[[ PAGE EXCERPT, beginning ]]

An attorney explains what laws apply when you build your family through assisted reproduction.
Just as it is important to understand the medical procedures involved in assisted reproductive technologies (ART), it is equally necessary to appreciate the legal landscape upon which a family will be built. States’ laws governing ART vary, and some do not even have statutes that address parentage.
Some states have laws that specify that a sperm donor (who usually remains anonymous) is not the legal parent of a child conceived through artificial insemination. In other states, the law explicitly recognizes the husband of the intended mother as the child’s legal father.
As with sperm donation, state laws governing egg donation and embryo donation vary. For instance, some specify that a woman who has donated an egg or a couple who has donated an embryo are not the legal parents of any resulting child. Other states recognize the woman who gives birth to a child conceived through ART as that child’s legal mother. In cases where state law does not specify parentage, the donor(s) and the intended parents should draw up a written agreement in which the donor relinquishes any parental rights.

[[ PAGE EXCERPT, end ]]

=== WHAT TO DO ===
**A)** From the text on assisted reproduction law, quote the stretch from "Some states have" through "any parental rights.".
**B)** State whether each statement agrees with the text on assisted reproduction law, giving yes or no and quoting the deciding words: (i) Some states have no statutes addressing parentage; (ii) Every state treats a sperm donor as the legal parent of a child conceived through artificial insemination; (iii) Where state law does not specify parentage, the donor(s) and intended parents should make a written agreement.

[[ THE DATA, beginning ]]

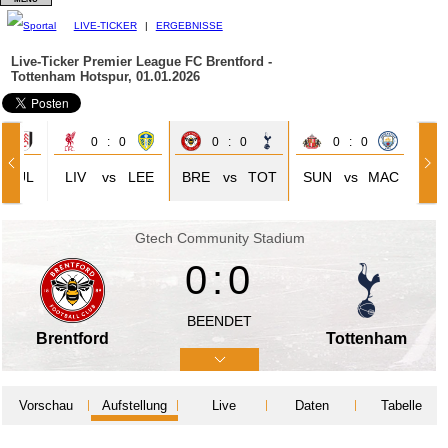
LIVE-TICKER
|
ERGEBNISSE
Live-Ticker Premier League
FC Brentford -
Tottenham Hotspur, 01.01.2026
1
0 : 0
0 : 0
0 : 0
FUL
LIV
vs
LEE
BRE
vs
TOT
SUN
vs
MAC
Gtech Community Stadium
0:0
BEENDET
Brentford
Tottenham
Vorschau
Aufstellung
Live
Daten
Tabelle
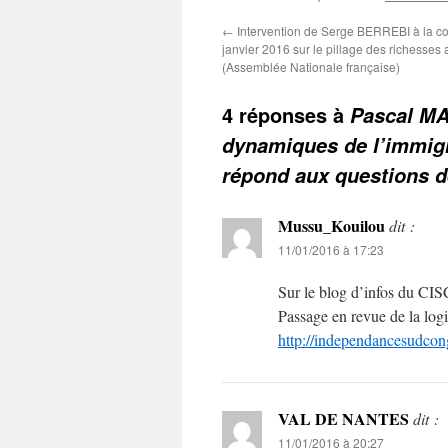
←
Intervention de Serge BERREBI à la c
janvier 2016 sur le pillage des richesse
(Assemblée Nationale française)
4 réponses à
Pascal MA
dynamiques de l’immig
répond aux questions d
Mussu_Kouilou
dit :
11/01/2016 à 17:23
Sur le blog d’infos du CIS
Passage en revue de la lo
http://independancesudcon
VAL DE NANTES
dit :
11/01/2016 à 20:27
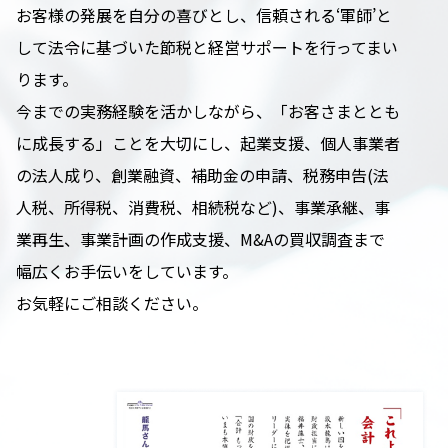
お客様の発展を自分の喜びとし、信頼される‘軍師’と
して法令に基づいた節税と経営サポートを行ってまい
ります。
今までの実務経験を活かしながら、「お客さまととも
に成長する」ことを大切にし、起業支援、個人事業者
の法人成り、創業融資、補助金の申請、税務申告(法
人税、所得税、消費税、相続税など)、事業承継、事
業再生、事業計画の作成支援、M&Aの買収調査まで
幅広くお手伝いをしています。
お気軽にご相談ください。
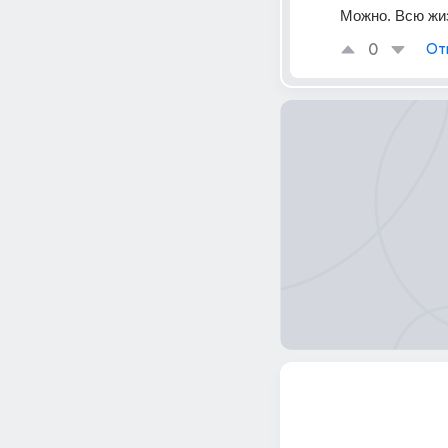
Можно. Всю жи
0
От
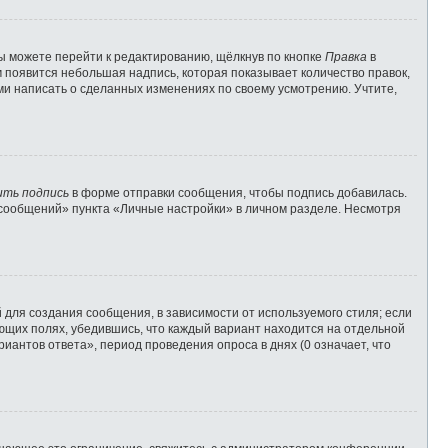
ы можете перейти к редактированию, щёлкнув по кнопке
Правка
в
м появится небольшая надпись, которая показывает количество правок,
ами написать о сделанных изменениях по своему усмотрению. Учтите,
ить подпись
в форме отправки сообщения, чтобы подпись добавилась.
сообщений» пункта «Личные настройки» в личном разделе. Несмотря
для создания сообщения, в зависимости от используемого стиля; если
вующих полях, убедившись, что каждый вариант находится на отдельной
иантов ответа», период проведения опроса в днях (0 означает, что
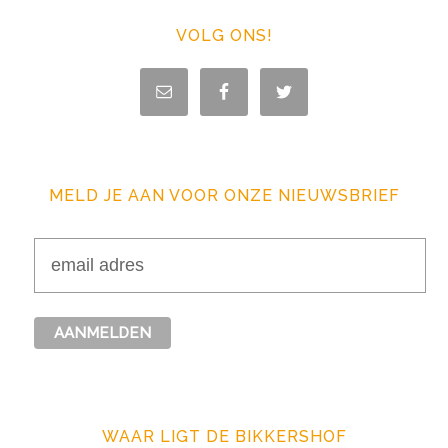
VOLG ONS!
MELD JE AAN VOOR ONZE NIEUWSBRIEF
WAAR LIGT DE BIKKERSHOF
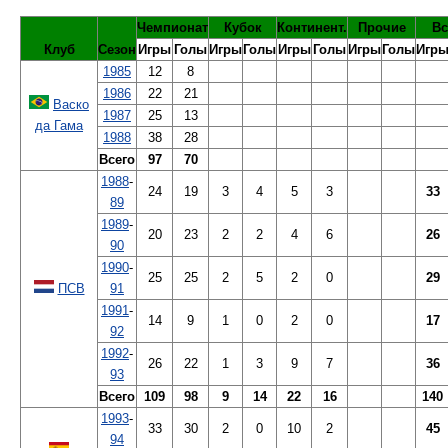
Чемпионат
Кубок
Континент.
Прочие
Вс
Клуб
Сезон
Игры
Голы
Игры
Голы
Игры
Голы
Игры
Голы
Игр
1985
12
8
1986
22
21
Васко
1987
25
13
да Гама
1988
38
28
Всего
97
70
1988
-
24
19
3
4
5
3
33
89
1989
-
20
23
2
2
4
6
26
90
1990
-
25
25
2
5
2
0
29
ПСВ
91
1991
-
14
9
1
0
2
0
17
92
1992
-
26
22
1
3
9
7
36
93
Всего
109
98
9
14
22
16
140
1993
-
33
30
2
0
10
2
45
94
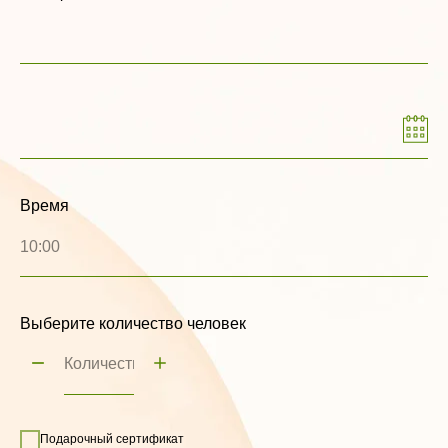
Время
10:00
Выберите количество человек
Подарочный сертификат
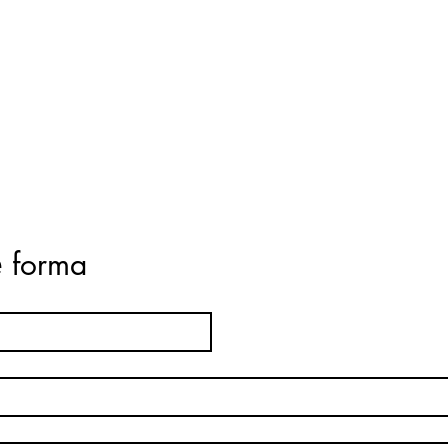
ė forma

[[ THE DATA, end ]]

=== ANSWERS TO EACH TASK ===
**A)**
Some states have laws that specify that a sperm donor (who usually remains anonymous) is not the legal parent of a child conceived through artificial insemination. In other states, the law explicitly recognizes the husband of the intended mother as the child’s legal father.
As with sperm donation, state laws governing egg donation and embryo donation vary. For instance, some specify that a woman who has donated an egg or a couple who has donated an embryo are not the legal parents of any resulting child. Other states recognize the woman who gives birth to a child conceived through ART as that child’s legal mother. In cases where state law does not specify parentage, the donor(s) and the intended parents should draw up a written agreement in which the donor relinquishes any parental rights.

**B)**
(i) Yes: "some do not even have statutes that address parentage."
(ii) No: "Some states have laws that specify that a sperm donor (who usually remains anonymous) is not the legal parent of a child conceived through artificial insemination."
(iii) Yes: "In cases where state law does not specify parentage, the donor(s) and the intended parents should draw up a written agreement in which the donor relinquishes any parental rights."